According to a survey by the Josephson Institute for Youths Ethics in 2017, one out of three students have used the internet to plagiarize an assignment. Some schools will go as far as suspending or expelling students who are caught stealing someone else’s work.

If the stakes are so high, why are kids risking it? There are lots of reason why. Students could have procrastinated, and need a five-page essay by tomorrow morning or they just might not understand the material. If they’re not good at writing, they might think plagiarizing is better than failing. But the bottom line is, it is not.

Besides the fact that plagiarism is a legitimate crime, it is also just unethical. Someone’s thoughts are their own; they have a right to them. If I spent the time thinking about and writing an essay, what gives you the right to take my hard work and benefit from it?

There is a reason why we copyright ideas. It gives us our favorite TV shows and movies and books and songs. DC Comics owns Batman. J.K. Rowling and Warner Bros. own Harry Potter. Taylor Swift owns all of her songs and also all the words in those songs, I guess.

Somebody came up with those ideas; it took time and energy and creativity. It isn’t fair to steal someone’s work just because it is not a tangible thing. Copyright laws protects artists and authors and all creative people. This a great thing. However, is it really possible to “own” something? If that was the case, wouldn’t everything be owned by now?

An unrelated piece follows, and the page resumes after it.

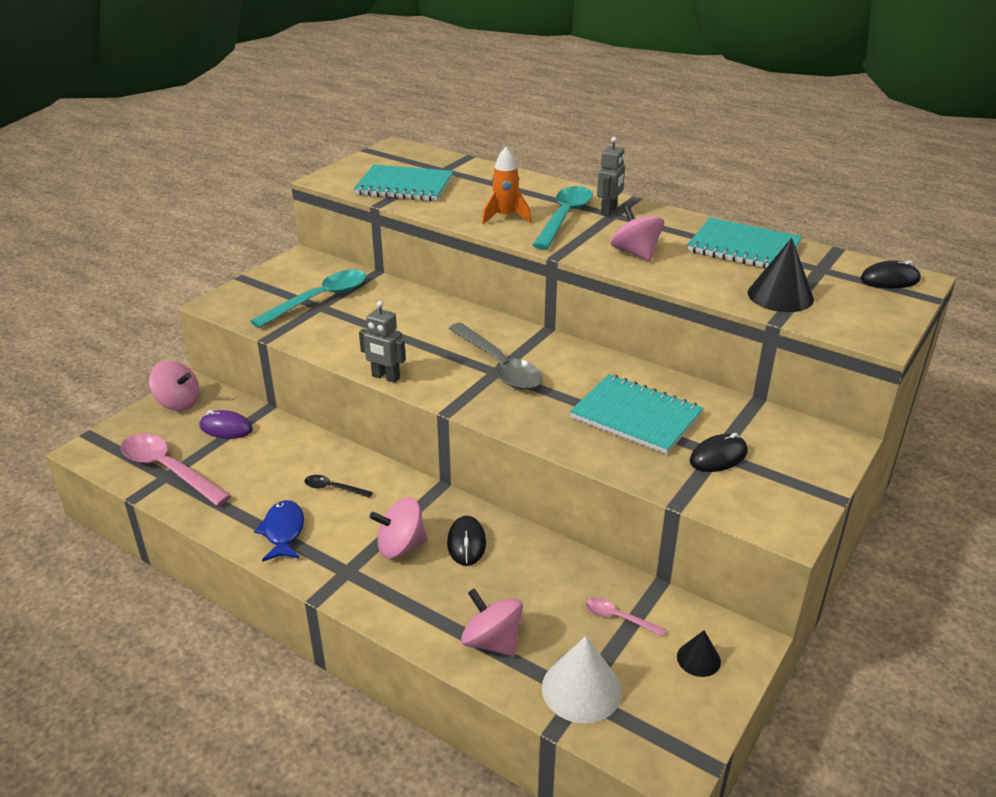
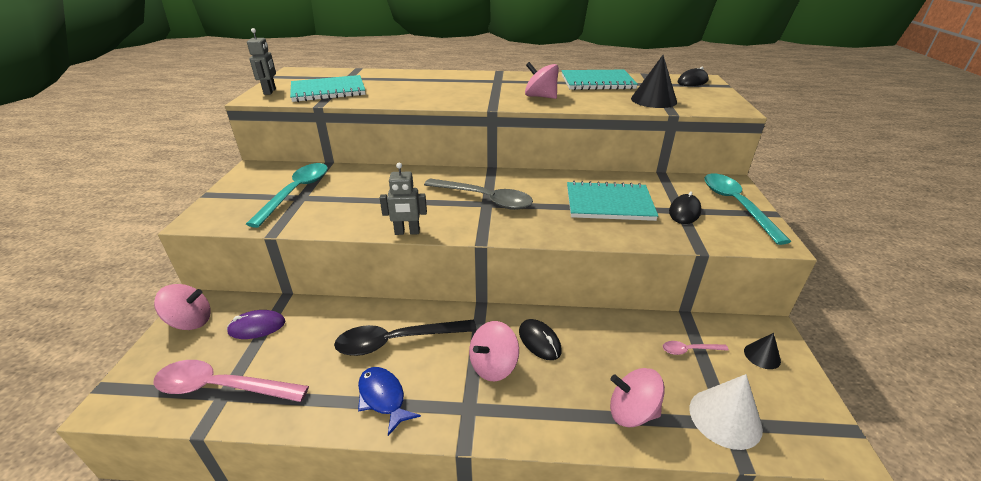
camera: 30 degrees left, 0 degrees up
black spoon [304,475,373,498] -> black spoon [334,320,477,356], size x2.14
orange rocket [482,147,531,224] -> none
turquoise spoon [533,186,593,249] -> turquoise spoon moved to [704,173,791,245]
grey robot [597,137,625,217] -> grey robot moved to [247,28,276,95]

Not everything can be copyrighted. The Civil War ended in 1865. That is a fact and therefore cannot be plagiarized. A soldier’s personal account of the Civil War from his journal can be plagiarized. If I was writing a book and one of my characters said “I want candy” because they were hungry, that’s fine. But if they claimed to have written, “I want Candy” by the Strangeloves, that is not fine.

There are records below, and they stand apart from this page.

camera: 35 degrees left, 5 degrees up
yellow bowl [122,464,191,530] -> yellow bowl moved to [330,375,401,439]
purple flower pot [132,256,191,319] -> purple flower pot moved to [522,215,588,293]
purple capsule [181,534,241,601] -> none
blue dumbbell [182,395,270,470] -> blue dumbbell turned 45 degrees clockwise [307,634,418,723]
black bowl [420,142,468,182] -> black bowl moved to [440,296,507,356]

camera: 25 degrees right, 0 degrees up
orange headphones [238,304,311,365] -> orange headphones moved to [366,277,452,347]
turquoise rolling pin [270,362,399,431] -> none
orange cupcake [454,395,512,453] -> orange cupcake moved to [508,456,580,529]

Plagiarism can be tricky. There are caveats and exceptions but the bottom line is, if someone put effort into creating something, you do not have the right to take it and stick it in an essay for class- unless you make sure it is clear that is is not your idea. Quote away! Paraphrase all day! As long as you include the author’s name after it and in your cited work, it is okay to mention someone else’s thought. The problem begins when people knowingly take other’s thoughts as their own.